WASHINGTON — US interest rates will need to remain high for some time even as inflation eases, Federal Reserve Vice Chair Lael Brainard said Thursday, vowing the central bank plans to “stay the course” in fighting price increases.

Inflation has come down from a 40-year high as the Fed hiked rates steeply over the last year to cool the world’s biggest economy, and officials have warned against loosening policy prematurely.

“Even with the recent moderation, inflation remains high, and policy will need to be sufficiently restrictive for some time,” Brainard said in prepared remarks for an event in Chicago.

This is to ensure inflation returns to two percent on a sustained basis, she said.

In the past year, the Fed has raised the benchmark lending rate rapidly from around zero to 4.25-4.50 percent.

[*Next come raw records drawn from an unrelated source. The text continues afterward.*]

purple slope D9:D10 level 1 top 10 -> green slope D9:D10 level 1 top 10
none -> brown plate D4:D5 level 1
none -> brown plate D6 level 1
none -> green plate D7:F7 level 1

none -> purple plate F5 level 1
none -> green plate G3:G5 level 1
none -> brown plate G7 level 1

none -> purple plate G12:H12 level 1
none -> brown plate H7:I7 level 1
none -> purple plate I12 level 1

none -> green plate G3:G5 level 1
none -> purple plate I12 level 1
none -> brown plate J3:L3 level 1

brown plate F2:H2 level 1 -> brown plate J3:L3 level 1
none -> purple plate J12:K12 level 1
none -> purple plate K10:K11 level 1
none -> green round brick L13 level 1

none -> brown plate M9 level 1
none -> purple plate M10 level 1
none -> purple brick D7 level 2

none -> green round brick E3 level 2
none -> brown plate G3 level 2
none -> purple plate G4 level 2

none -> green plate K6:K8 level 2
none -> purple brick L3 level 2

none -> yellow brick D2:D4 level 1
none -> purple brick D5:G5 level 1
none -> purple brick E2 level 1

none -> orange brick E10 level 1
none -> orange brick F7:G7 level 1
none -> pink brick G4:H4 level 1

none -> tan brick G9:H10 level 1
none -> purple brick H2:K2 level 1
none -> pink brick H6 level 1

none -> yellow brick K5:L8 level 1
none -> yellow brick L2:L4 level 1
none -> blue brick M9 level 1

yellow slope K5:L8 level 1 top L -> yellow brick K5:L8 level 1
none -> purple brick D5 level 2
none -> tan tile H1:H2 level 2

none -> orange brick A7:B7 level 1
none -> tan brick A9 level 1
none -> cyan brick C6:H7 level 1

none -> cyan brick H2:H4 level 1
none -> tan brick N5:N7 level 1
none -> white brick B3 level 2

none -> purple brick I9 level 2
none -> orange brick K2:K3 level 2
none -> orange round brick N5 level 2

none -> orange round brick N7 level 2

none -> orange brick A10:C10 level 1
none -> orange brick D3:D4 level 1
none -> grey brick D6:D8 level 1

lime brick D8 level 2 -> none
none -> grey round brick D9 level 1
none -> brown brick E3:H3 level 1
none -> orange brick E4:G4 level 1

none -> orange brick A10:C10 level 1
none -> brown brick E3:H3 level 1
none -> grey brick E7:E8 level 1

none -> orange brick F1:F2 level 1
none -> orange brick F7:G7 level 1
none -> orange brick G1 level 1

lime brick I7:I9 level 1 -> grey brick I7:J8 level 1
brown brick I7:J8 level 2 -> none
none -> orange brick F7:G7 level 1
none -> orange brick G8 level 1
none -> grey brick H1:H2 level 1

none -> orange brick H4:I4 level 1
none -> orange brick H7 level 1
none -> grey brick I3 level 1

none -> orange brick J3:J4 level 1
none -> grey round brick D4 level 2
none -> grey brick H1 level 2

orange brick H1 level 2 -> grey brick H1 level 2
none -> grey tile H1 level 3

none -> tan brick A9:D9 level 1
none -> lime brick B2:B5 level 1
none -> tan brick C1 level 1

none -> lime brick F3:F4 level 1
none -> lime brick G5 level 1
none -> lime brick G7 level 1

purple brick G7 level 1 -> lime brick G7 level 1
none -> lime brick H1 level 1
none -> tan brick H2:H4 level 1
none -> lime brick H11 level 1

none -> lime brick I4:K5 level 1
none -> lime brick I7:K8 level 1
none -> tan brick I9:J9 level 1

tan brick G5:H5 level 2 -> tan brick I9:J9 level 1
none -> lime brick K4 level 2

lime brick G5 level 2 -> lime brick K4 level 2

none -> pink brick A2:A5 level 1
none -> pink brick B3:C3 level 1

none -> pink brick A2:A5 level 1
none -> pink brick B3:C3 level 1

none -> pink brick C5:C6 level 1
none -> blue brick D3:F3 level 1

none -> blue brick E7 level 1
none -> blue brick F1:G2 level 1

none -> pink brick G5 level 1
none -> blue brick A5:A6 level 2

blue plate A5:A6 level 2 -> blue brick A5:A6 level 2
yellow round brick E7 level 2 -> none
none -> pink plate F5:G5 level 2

Brainard’s latest remarks suggest rates will have to stay high for a while.

At a separate event Thursday, New York Fed President John Williams echoed Brainard’s sentiments on inflation remaining too high and added that bringing down prices will likely require a “period of below-trend growth and some softening of labor market conditions.”

While the Fed has taken strong action, “it is clear that monetary policy still has more work to do,” he said, noting that policy also affects parts of the economy differently.

As the impact of policy ripples through sectors, he expects “modest” GDP growth at around one percent in 2023, along with a rise in the unemployment rate to around 4.5 percent.

Given a lag in transmission from the Fed’s aggressive campaign, Brainard warned of a greater “drag on US growth and employment” this year.

“It is likely that the full effect on demand, employment, and inflation of the cumulative tightening that is in the pipeline still lies ahead,” she said.

But for now, there is evidence that some persistent components of inflation are coming down, along with signs of a deceleration in wages.

Wages do not appear to be driving inflation up in a “1970s-style” spiral either, she said.

And signs point to the possibility that continued moderation in demand could allow the labor market to ease further and inflation to fall, without “significant loss of employment,” added Brainard.